### Activity list
**A)** Return, verbatim, the part of the Easter reflection that opens with the words containing "And He is with" and closes with "a cowardly politician.".
**B)** Resume the Easter reflection, picking up right after its final sentence.

### Document extract
Jesus is with you when you go down to your personal pit of hell. He is with you when you climb to your greatest successes.
And He is with you right now, as you contemplate Easter with no mass, no church, no organ music and no flickering candles.
The mass is beauty that gilds history’s greatest ugliness. It re-enacts the torture and murder of God in the flesh by corrupt priests and a cowardly politician.
The mass is awful and wonderful. But it is not pretty. No matter how we dress it up with incense, flowers and song, the ugly bones of what it represents stick up through the lace. It is the Temple sacrifice of the Son of God, the lamb without blemish, for our sins. It is our entrance into God’s Passover.
The miracle is that God’s Passover is ours without the mass as well as with it. The Holy Spirit will sprinkle the Blood of the Lamb on the lintel posts of the doors of our hearts this Easter. All we have to do is open ourselves to Him and the graces that He gives us.

### Extracted records
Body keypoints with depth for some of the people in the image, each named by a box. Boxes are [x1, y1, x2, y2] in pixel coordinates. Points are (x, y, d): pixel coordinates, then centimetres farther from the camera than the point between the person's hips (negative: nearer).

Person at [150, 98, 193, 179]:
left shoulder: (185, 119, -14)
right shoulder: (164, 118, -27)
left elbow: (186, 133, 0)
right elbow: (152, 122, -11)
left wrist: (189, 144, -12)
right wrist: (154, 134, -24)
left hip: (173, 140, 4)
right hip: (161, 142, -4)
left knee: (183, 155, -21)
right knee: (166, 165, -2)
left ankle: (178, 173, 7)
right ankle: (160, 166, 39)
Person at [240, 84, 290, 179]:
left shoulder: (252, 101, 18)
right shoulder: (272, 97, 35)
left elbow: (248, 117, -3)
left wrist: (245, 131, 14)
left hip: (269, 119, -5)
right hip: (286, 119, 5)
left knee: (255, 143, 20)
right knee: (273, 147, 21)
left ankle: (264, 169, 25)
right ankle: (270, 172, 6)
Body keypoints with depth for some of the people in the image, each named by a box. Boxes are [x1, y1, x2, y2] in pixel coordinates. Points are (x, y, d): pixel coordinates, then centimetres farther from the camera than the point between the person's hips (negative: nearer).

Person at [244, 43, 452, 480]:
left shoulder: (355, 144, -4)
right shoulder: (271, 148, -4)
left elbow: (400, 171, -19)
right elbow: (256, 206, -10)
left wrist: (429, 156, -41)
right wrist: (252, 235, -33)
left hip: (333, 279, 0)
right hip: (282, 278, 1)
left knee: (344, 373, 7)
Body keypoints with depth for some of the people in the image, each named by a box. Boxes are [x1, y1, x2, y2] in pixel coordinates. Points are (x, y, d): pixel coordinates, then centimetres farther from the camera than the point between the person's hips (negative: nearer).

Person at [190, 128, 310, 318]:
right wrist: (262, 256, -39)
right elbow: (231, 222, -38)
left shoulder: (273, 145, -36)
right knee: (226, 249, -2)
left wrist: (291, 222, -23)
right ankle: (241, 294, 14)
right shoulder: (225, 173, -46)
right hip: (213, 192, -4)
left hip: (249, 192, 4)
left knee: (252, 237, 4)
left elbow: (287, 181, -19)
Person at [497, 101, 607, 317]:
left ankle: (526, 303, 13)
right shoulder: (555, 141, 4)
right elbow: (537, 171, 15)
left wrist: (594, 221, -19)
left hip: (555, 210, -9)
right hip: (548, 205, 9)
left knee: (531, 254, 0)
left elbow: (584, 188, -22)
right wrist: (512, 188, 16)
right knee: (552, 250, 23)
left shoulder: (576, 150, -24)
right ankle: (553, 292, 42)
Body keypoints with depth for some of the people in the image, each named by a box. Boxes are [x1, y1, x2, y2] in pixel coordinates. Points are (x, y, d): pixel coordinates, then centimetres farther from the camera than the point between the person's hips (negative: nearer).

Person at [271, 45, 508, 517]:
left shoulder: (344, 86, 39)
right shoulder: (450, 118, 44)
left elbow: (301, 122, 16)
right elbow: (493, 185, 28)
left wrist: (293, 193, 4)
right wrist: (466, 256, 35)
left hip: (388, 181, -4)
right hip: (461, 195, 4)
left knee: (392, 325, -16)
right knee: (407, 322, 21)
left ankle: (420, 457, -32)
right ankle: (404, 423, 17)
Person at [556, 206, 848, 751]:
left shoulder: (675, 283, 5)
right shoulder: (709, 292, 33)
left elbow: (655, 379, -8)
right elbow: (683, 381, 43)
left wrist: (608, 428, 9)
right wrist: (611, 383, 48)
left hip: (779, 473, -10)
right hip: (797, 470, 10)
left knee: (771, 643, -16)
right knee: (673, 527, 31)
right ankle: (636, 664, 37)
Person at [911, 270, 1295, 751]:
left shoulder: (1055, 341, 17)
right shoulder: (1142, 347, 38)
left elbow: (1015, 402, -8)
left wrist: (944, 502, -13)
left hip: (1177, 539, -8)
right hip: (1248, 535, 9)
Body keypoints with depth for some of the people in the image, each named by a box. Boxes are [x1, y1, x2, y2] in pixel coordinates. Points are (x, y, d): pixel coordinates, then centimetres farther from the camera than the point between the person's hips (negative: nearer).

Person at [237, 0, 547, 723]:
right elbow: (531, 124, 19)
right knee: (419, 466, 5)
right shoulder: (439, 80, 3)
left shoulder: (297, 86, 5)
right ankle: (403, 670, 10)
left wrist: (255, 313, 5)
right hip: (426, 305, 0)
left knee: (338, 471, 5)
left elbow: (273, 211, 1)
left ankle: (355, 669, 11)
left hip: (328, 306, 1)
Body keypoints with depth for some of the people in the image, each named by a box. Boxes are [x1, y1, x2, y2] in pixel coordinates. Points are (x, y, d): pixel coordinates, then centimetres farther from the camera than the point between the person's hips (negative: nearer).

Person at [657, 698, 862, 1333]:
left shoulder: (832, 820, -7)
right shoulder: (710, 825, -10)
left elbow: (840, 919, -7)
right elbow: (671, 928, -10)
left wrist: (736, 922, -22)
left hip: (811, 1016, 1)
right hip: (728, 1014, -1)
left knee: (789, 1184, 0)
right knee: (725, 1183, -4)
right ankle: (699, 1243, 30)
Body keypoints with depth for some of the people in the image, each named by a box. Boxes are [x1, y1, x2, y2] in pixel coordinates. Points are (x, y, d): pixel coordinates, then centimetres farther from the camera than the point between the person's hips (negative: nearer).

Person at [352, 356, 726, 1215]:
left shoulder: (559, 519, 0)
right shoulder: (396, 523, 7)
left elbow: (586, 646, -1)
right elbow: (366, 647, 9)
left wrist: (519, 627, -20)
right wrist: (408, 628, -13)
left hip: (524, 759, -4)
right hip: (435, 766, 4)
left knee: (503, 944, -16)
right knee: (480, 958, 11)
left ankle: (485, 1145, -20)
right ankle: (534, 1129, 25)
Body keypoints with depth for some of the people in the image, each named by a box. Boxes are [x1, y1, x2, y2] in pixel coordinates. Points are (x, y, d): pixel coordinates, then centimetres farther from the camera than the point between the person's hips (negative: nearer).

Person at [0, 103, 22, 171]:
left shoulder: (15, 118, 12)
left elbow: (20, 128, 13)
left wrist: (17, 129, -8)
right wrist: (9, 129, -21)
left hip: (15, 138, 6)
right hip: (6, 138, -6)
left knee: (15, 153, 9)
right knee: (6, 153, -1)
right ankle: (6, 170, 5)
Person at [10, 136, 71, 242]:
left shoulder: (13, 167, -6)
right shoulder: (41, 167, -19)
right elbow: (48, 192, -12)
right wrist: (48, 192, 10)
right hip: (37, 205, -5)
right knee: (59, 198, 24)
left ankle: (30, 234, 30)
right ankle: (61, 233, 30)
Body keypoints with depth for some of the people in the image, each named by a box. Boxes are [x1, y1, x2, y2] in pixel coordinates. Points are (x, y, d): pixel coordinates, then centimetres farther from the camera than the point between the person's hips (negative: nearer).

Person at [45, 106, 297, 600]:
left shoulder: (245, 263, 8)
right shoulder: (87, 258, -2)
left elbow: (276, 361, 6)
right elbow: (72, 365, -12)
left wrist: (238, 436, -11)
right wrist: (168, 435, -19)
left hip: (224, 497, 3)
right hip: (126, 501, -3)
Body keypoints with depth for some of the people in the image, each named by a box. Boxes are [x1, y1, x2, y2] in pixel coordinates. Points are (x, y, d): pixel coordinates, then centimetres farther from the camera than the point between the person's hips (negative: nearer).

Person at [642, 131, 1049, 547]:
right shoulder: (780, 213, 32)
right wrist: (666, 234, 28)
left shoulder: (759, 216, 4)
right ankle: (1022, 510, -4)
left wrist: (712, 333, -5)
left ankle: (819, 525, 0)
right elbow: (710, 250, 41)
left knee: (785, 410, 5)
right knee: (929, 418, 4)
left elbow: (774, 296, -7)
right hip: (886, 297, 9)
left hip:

### Outputs in order
**A)**
And He is with you right now, as you contemplate Easter with no mass, no church, no organ music and no flickering candles.
The mass is beauty that gilds history’s greatest ugliness. It re-enacts the torture and murder of God in the flesh by corrupt priests and a cowardly politician.

**B)**
God is lavish with His love.
He will not leave us orphans.
There is no reason to feel loss or wonder how to “do” Easter in our homes.
Go outside on Holy Thursday, on the night when He was taken, and look up at the full Passover moon. Jesus prayed in the light of that same moon in Gethsemane. The Israelites walked out of Egypt under it.
The Triduum is the re-enactment of our Passover. Jesus took Death onto Himself so that death might pass over us.
Learn the lesson of this Lent. Know it in full. He will never leave you or forsake you. He will be with you until the end of the world. And when you leave this life, He will welcome you home.